I was watching the ice princess the other day. Its about this nerdish girl whose overpowering mother has put her on the fast track to a physics degree in Harvard. However, her true love is in skating. It was something that made her feel beautiful; it made her forget what she was and showed who she was.
Question now is, who am I?
Bother, I hate that hard questions, don't you? I depise friendster and other these "social websites" mainly because I have to fill out the "tell others about yourself" blank. Embarrasing though to admit, I often find myself spending near eternities simply to tell friends about myself.
I still struggle with those questions. Why? Because I am not what I want to be. I want to be someone great. One of those guys who are popular everywhere;the type so many girls have a crush on. Smooth, charming and talented at the things he does. I want to be someone else. I want to be someone like that. Problem is. I'm not.
I'm Joseph. Still trying to figure out what he's good at and what he enjoys. Loves making people smile and hates math with a passion. A close friend to only a few and a person who likes to listen to people talk about themselves. A person who does stuff knowing he can't do them whithout God's help. A person who loves God.
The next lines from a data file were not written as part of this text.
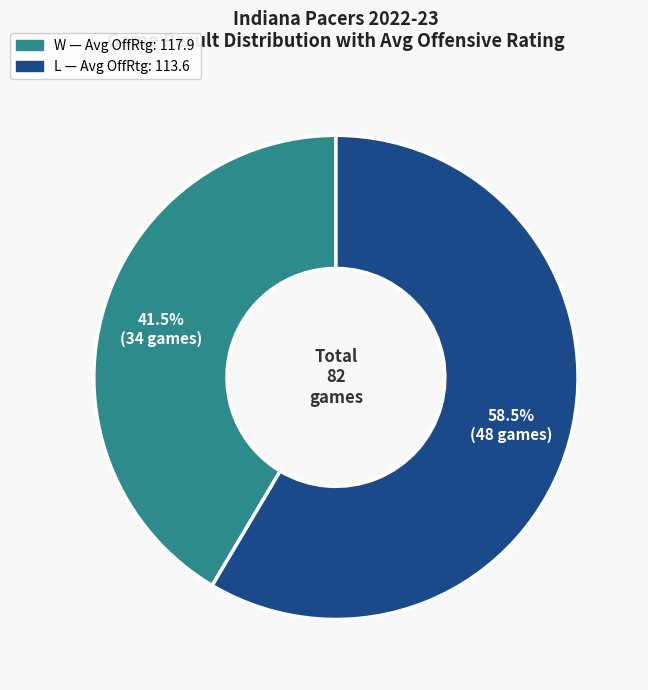

What is the total percentage of W and L?

100.0%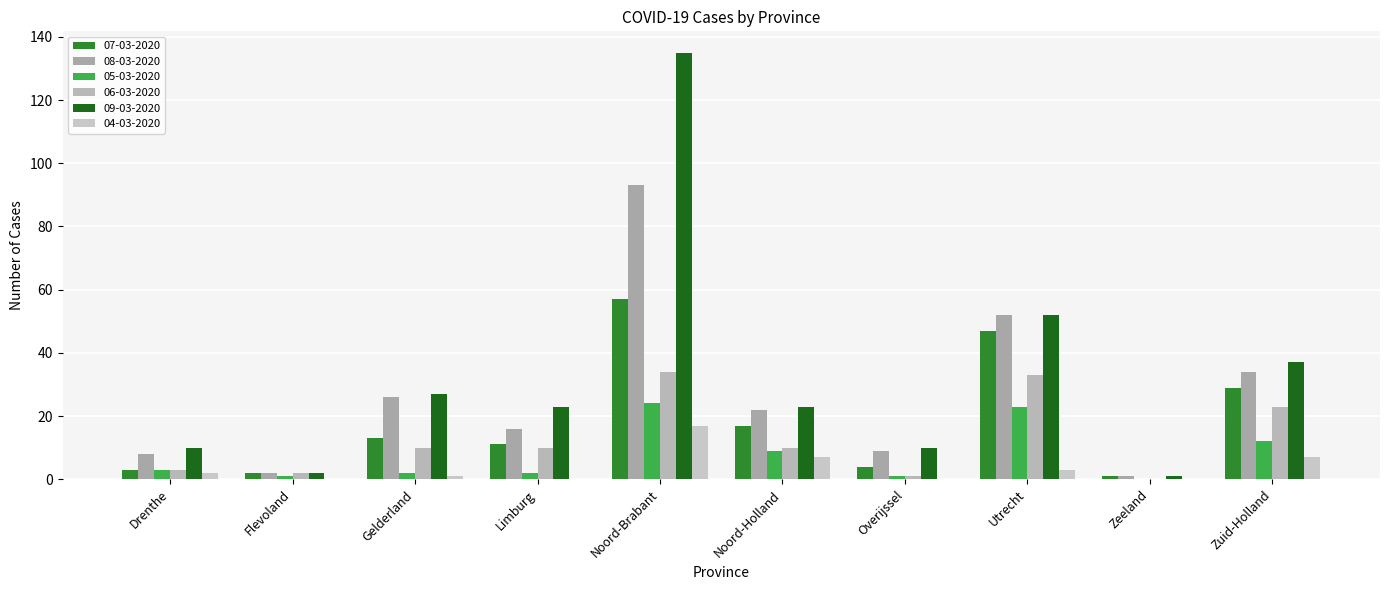

What is the average value of the 08-03-2020 series?

26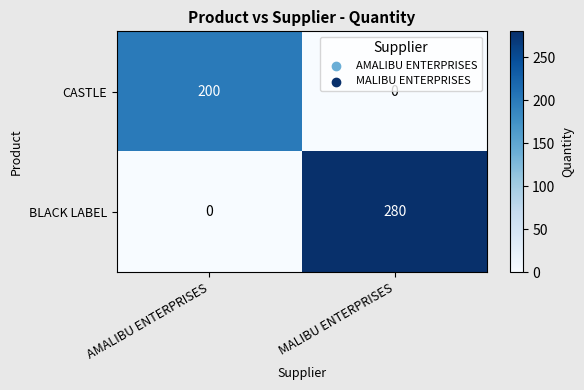

What is the difference between the maximum and minimum values in the CASTLE series?

200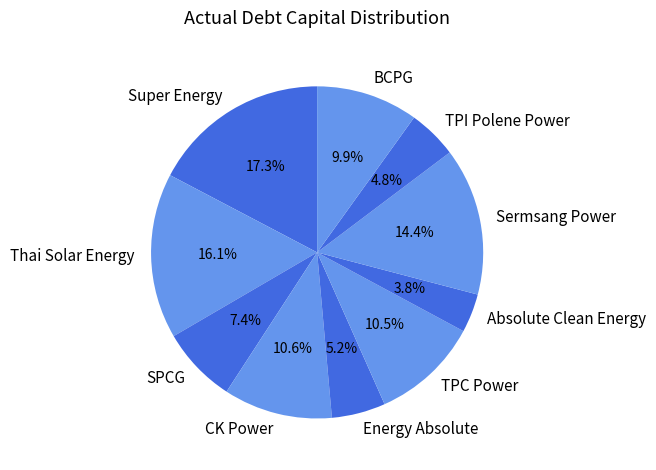

Does Absolute Clean Energy represent more than half of the total?

No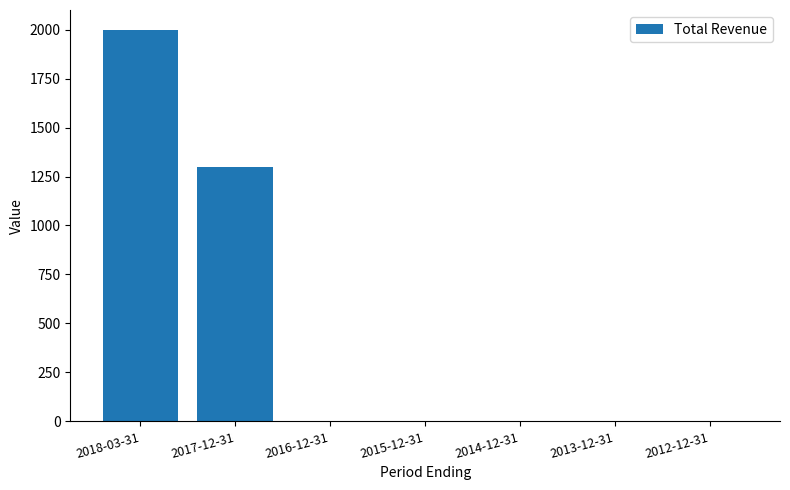

At which label is the value closest to 1000?

2017-12-31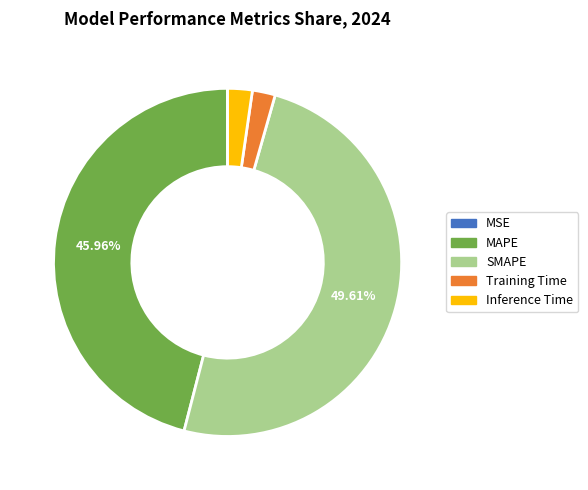

Which has a higher value, Training Time or SMAPE?

SMAPE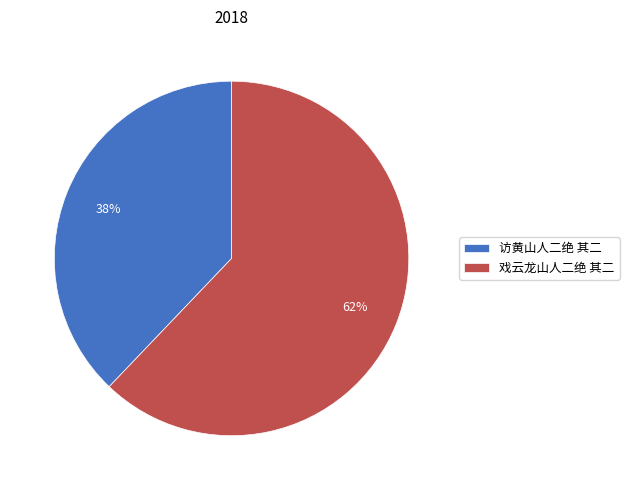

Which category accounts for the majority?

戏云龙山人二绝 其二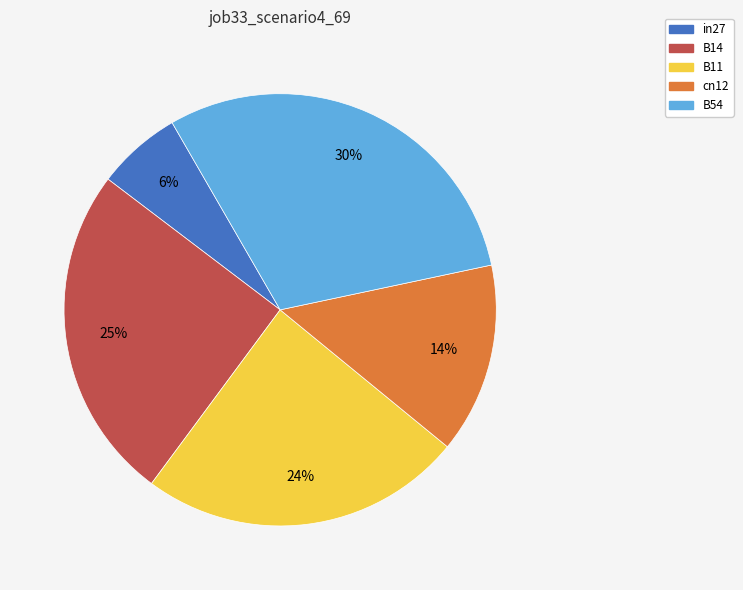

Which has a higher value, in27 or B14?

B14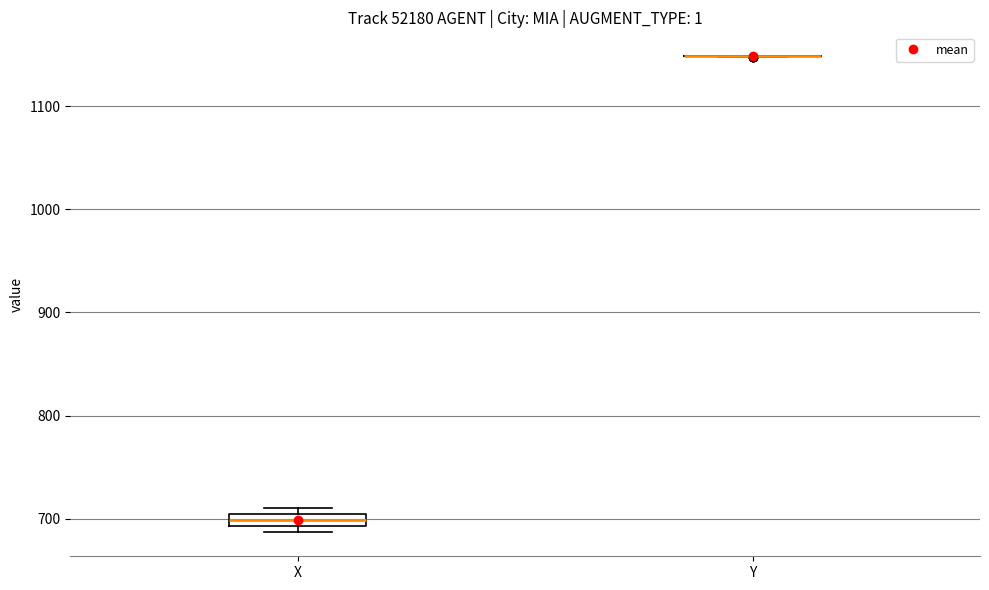

Comparing the boxes themselves (not the whiskers), which one is the tallest?

X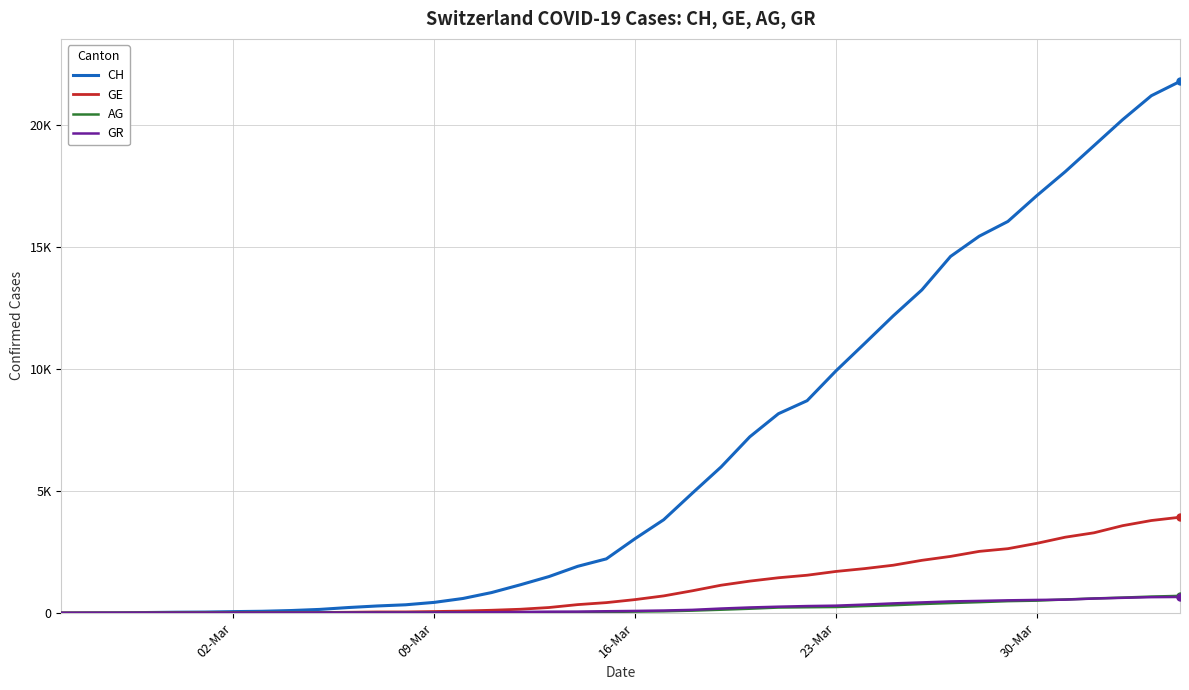

What is the sum of all GR values?

8233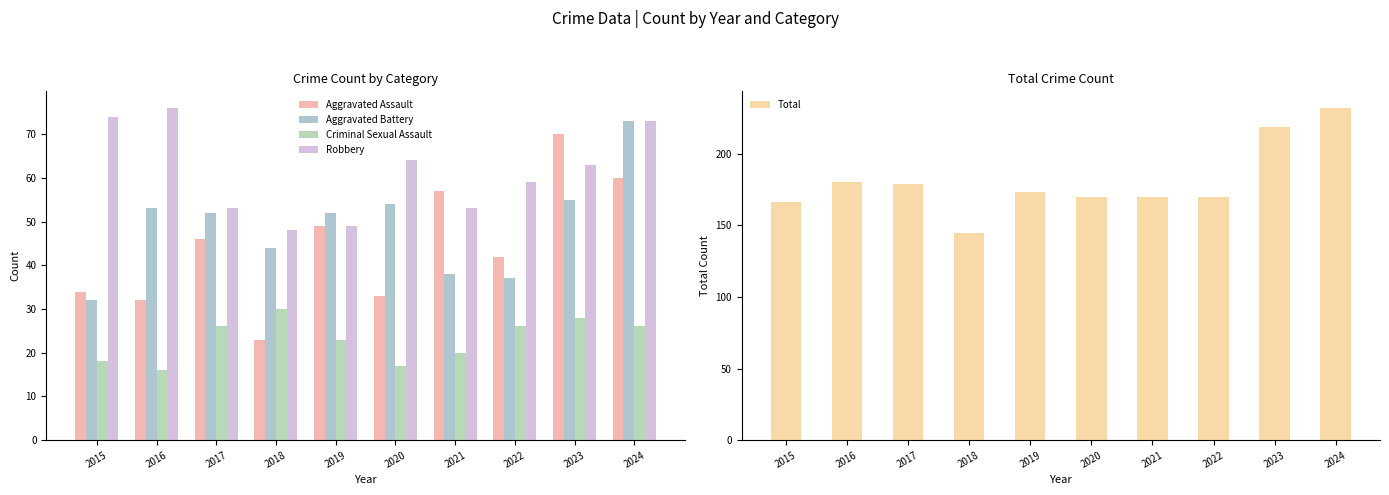

Is it true that Aggravated Assault equals 57 at 2021?

True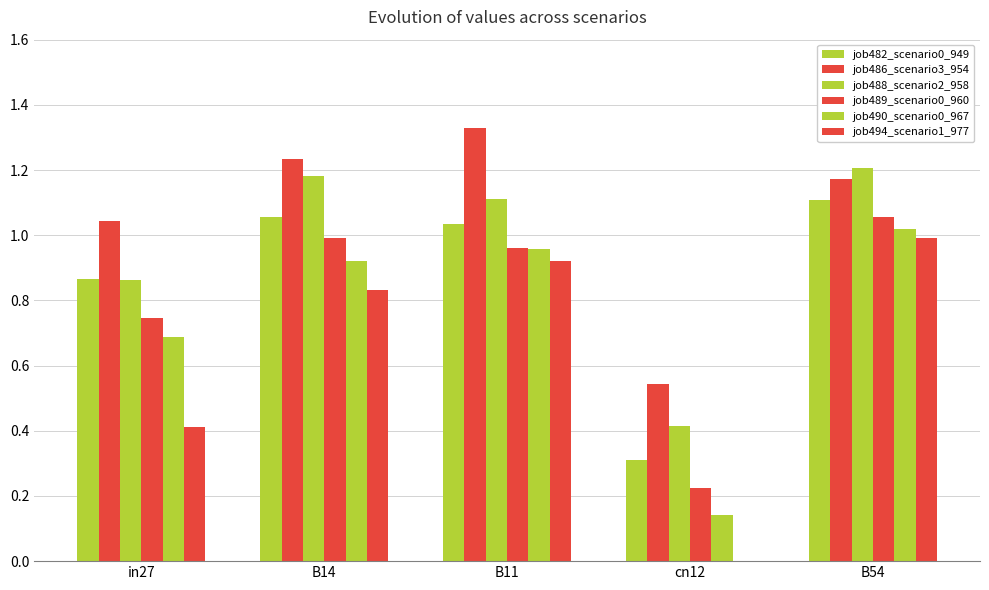

Where is job486_scenario3_954 nearest to the value 0?

cn12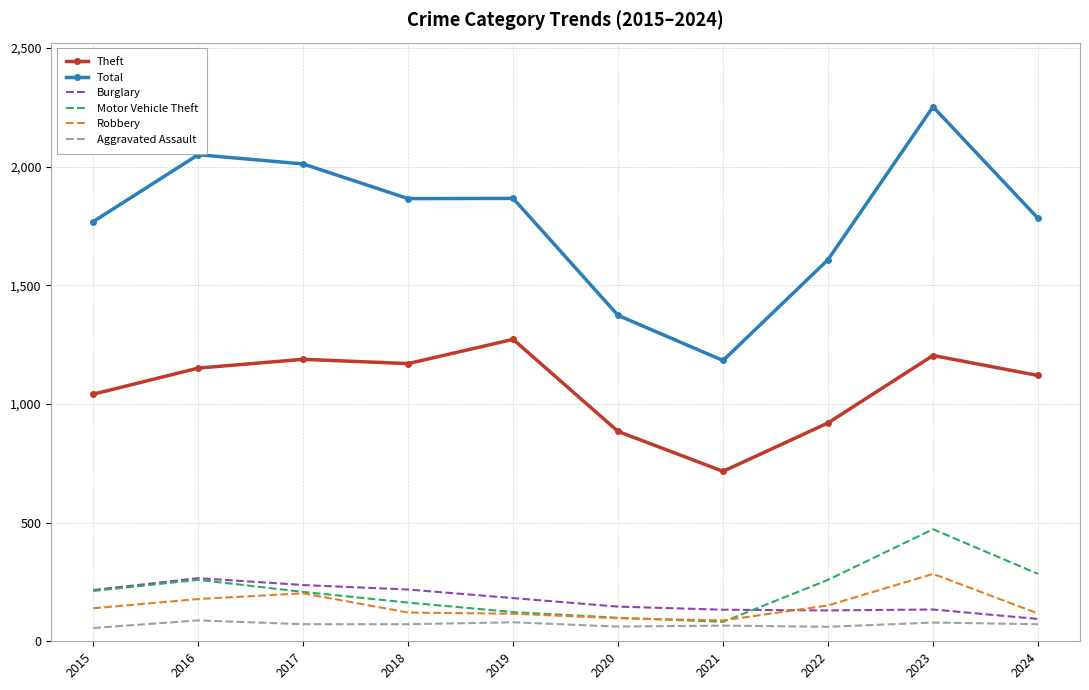

What is the difference between the Motor Vehicle Theft values at 2022 and 2021?

177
Might I add, has a penchant for being annoyingly loud.
Thats me for the most part. In truth I'm not really who I want to be. But why? Why on earth am I so afraid of what people think of me. Why do i want to be respected and popular? For what reason? So I can feel great about myself being better that someone? Pretty much.
I guess I'm wrong. I figured I was wrong while writting this. Who I am is who I am. Which is what God made me to be. He knows exactly who I am and exactly what I can be. All I have to do is ask Him and let him shape me.